Work request:
Transcribe the records below word for word, beginning with the first line and stopping after the line that contains "Figure 12. SVM"; pictures are not part of the copy.

Saved entries:
┄┄┄┄┄┄┄┄┄┄

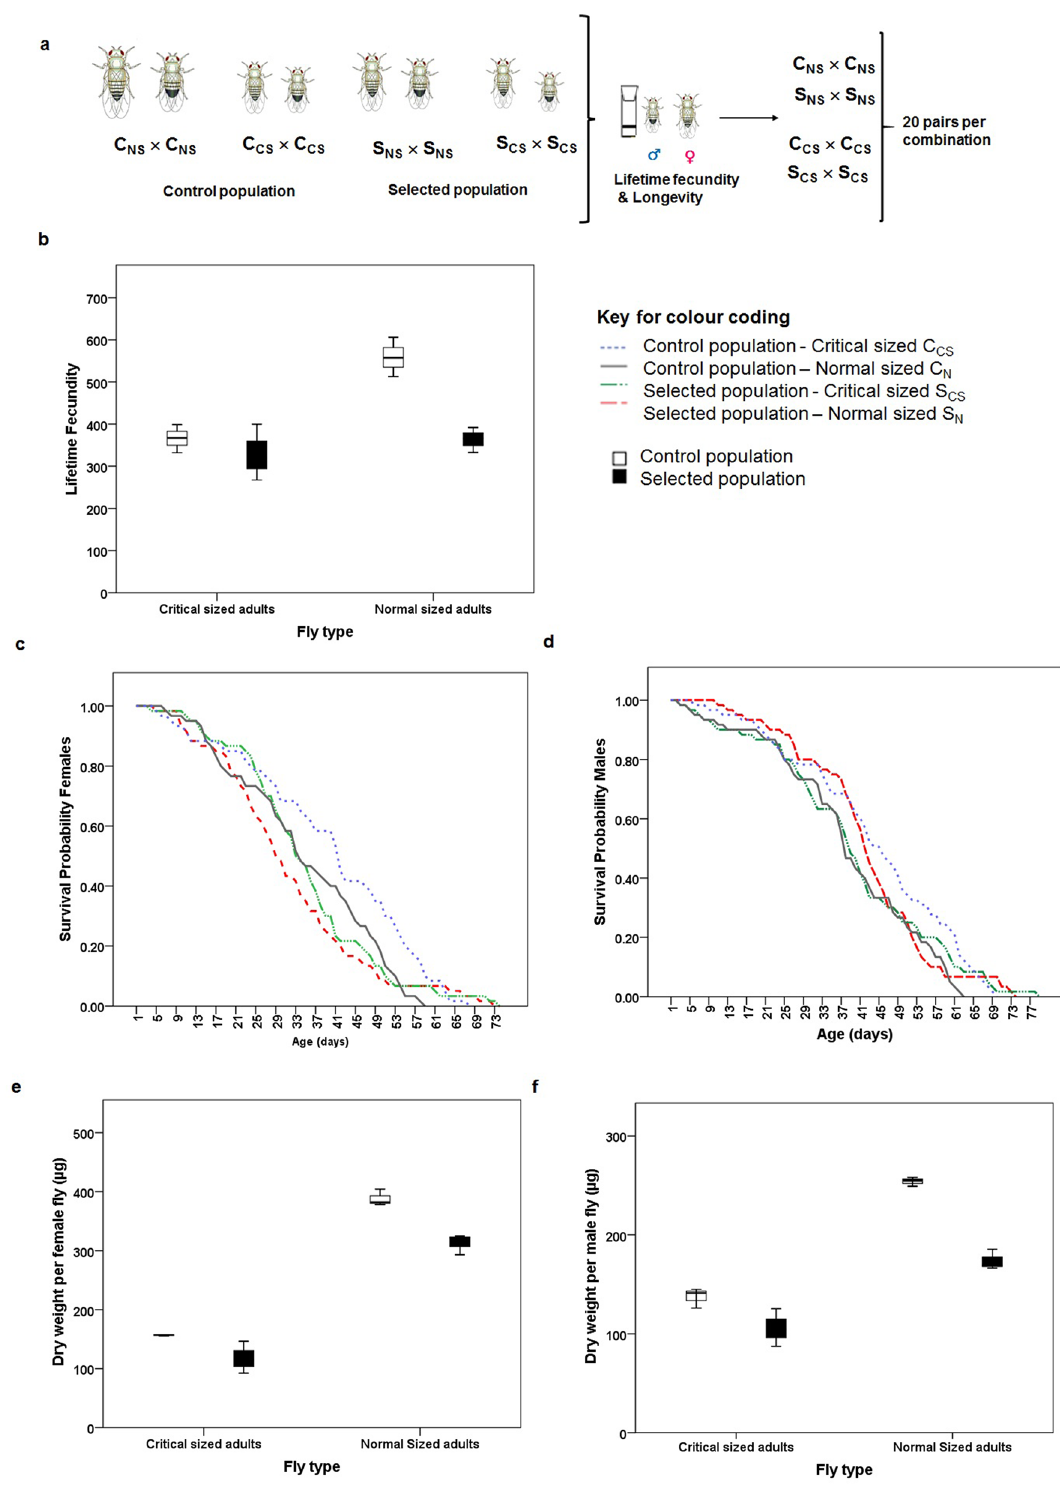
Figure 2. ( a ) Specifications of pairs of flies for longevity and realized life-time fecundity assay set up. ( b ) realized life-time fecundity of selected and control population under critical size and normal size conditions, ( c ) survival probability of females, ( d ) survival probability of males, (e) dry weight (µg) per female fly, and ( f ) dry weight (µg) per male fly. Box plot is depicting the median value along with lower and upper quartile and the whiskers indicate the minimum and maximum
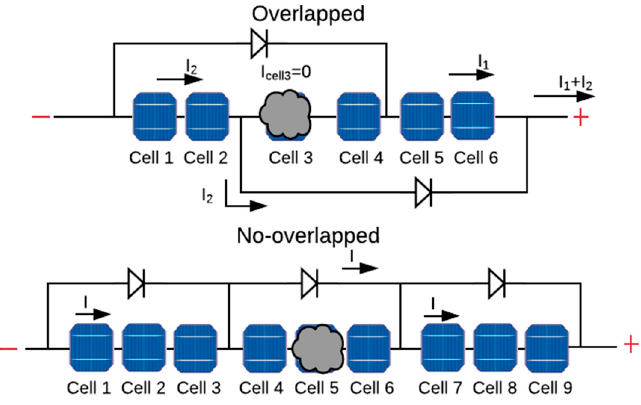
Figure 6. BP diodes’ configuration under shading condition.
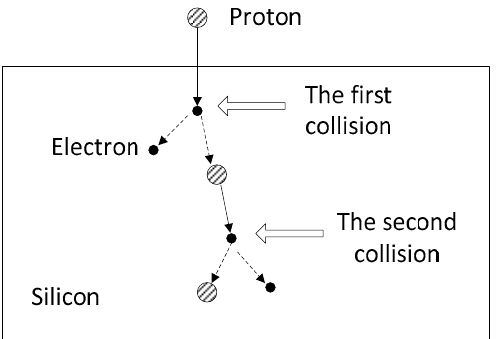
Figure 8. The schematic diagram of collisions between protons and extranuclear electrons of silicon.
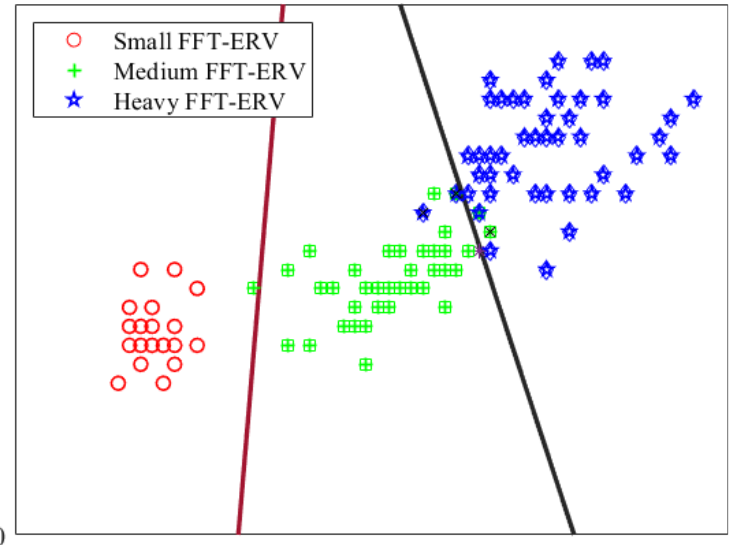
Figure 12. SVM classification of a foam fire truck emergency rescue vehicle.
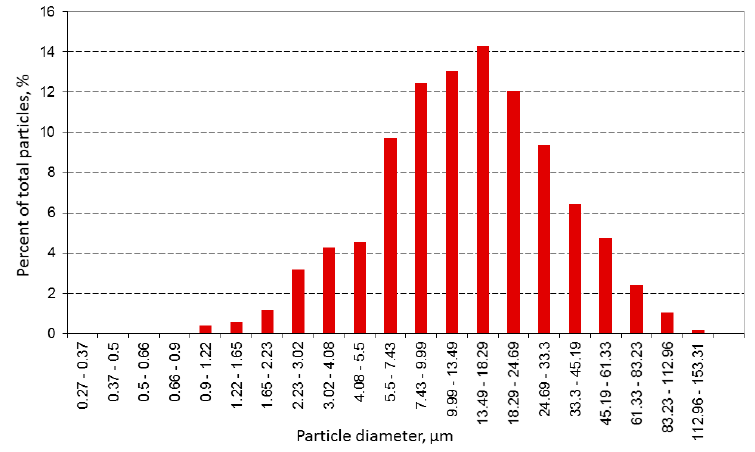
Figure 3. Particle size distribution of Re-Ni alloy powder: Thermal reduction at 800 °C for 1 h.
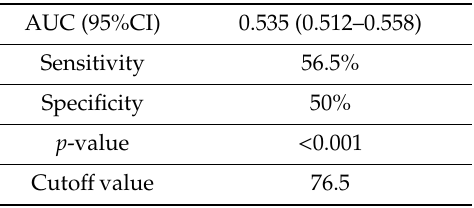
Table 5. Optimal cuto ff points of serum iron.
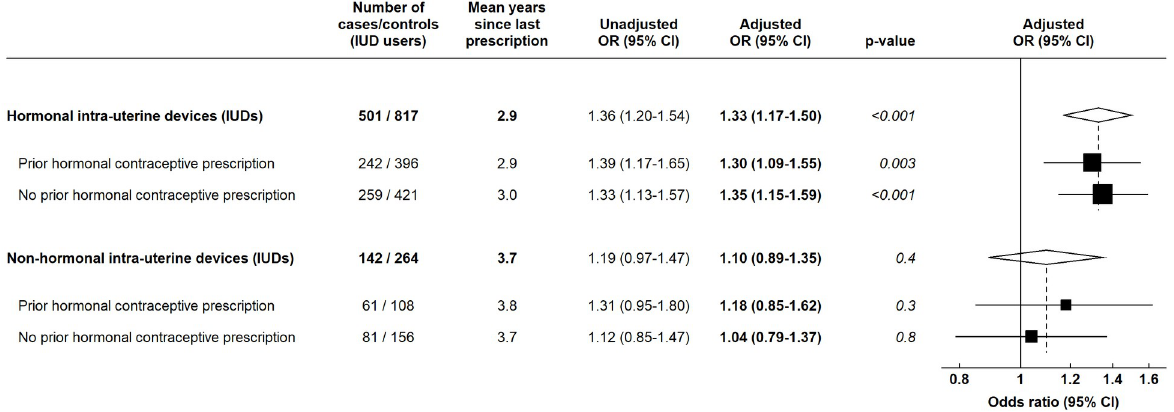
Fig 4. ORs and 95% CIs for breast cancer in women last prescribed an IUD versus women with no contraceptive prescriptions. Data from the CPRD. All ORs are versus women with no recorded prescriptions for either a hormonal contraceptive or nonhormonal IUD during the observation period. Numbers may vary from previous analyses as women whose last contraceptive prescription was for a nonhormonal IUD are considered under this category, even if they had previously received a hormonal contraceptive prescription. Adjusted ORs are adjusted for time since last birth, number of recorded births, BMI, and alcohol intake. P values are based on the relevant Wald tests. BMI, body mass index; CI, confidence interval; CPRD, Clinical Practice Research Datalink; IUD, intrauterine device; OR, odds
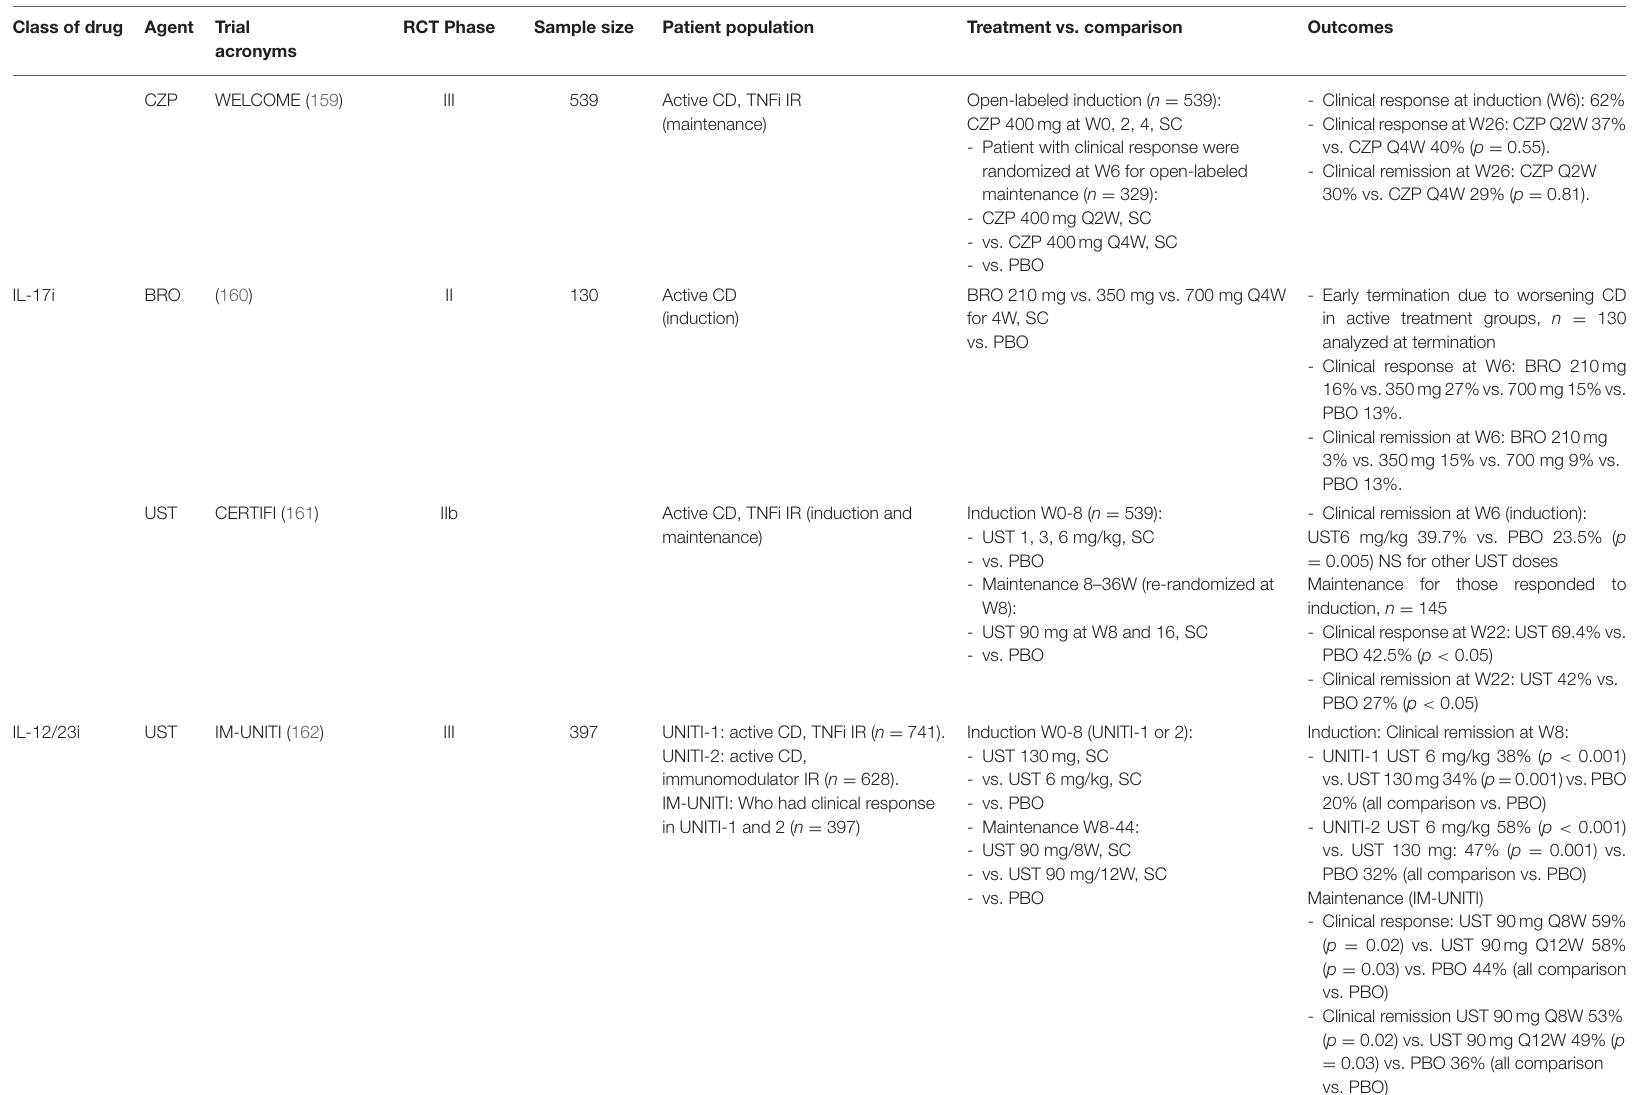
Class of drug Agent Trial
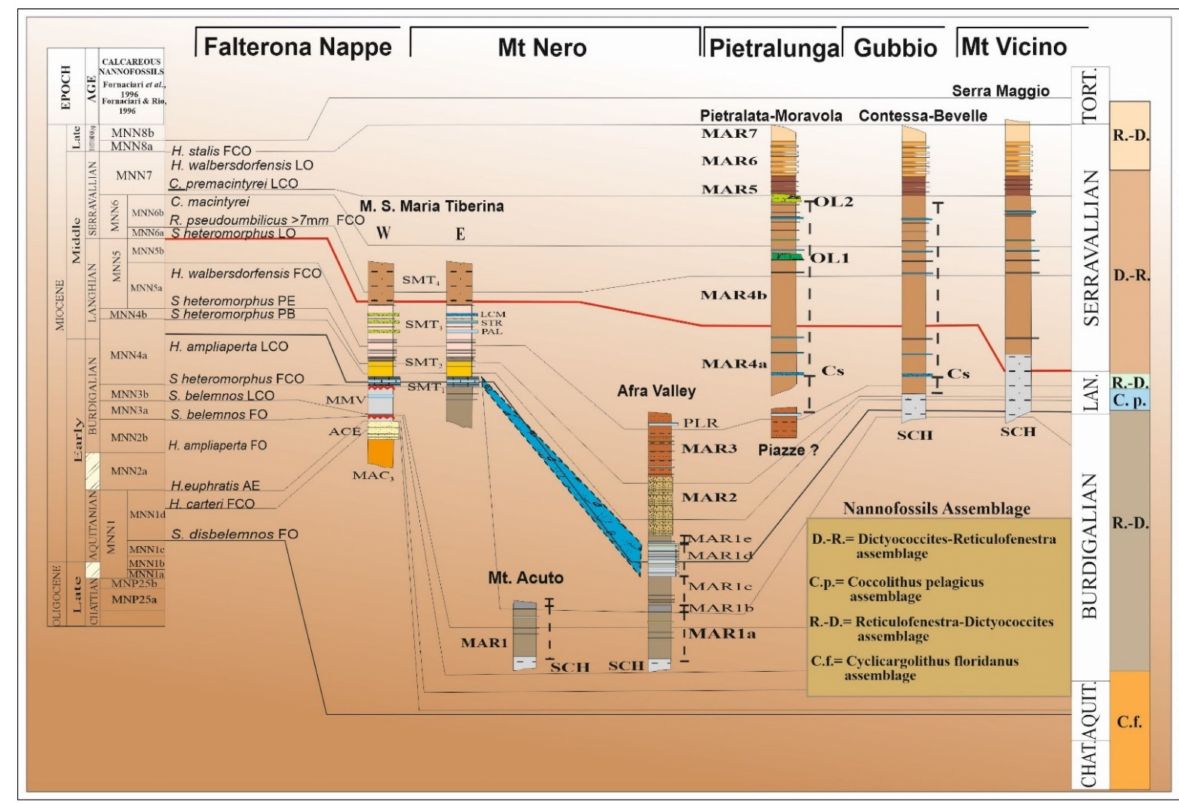
Figure 3. Comprehensive stratigraphic scheme of the Umbria pre-Apennine Marnoso Arenacea succession cropping out East of the Falterona Nappe and Mt Rentella frontal thrusts to the inner side of the carbonate chain. The columns represent, to all effects, composite Logs obtained by correlating the studied sections, located in Figure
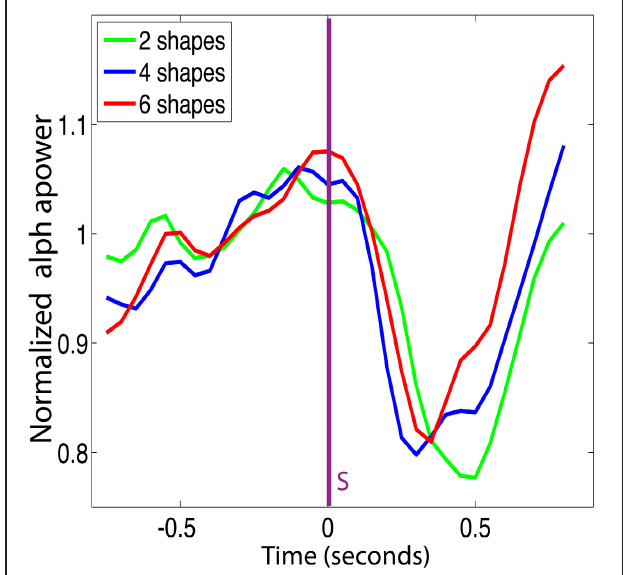
FIGURE 4 | Time-course of alpha power around stimulus appearance depends on number of shapes seen. Average normalized alpha power (non-baselined) for the electrodes identified from Figure 3C as showing a significant correlation with reaction-time during the period after stimulus presentation. Purple vertical line at 0 marks stimulus appearance. Green, blue, and red curves represent, respectively, the time-course for 2, 4, and 6 shapes. Latency of the minimum value for 2 shapes is significantly slower than for 4 or 6 shapes.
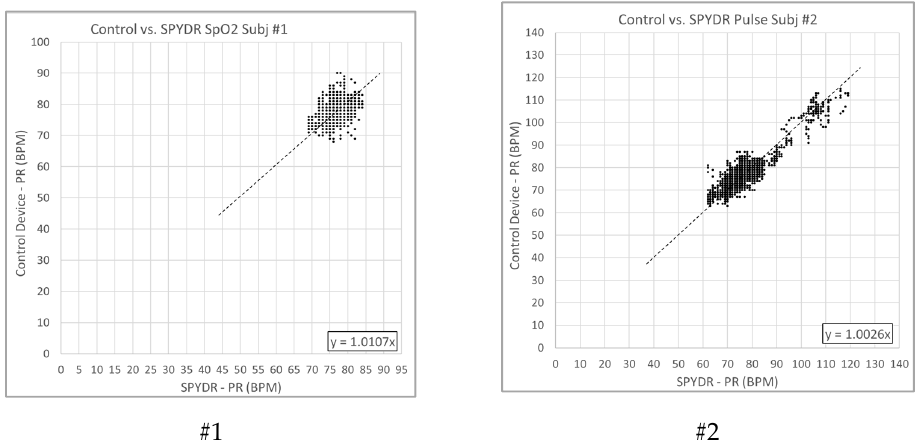
Figure 3. Correlation plot of Pulse Rate (PR) as determined by finger PPG sensor control vs. SPYDR for test #1 ( Left ) and test #2 ( Right ). Correlation coefficient by Pearson was 0.78 for test #1, 0.93 for test #2.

┄┄┄┄┄┄┄┄┄┄

Answer box:
Figure 2. ( a ) Specifications of pairs of flies for longevity and realized life-time fecundity assay set up. ( b ) realized life-time fecundity of selected and control population under critical size and normal size conditions, ( c ) survival probability of females, ( d ) survival probability of males, (e) dry weight (µg) per female fly, and ( f ) dry weight (µg) per male fly. Box plot is depicting the median value along with lower and upper quartile and the whiskers indicate the minimum and maximum
Figure 6. BP diodes’ configuration under shading condition.
Figure 8. The schematic diagram of collisions between protons and extranuclear electrons of silicon.
Figure 12. SVM classification of a foam fire truck emergency rescue vehicle.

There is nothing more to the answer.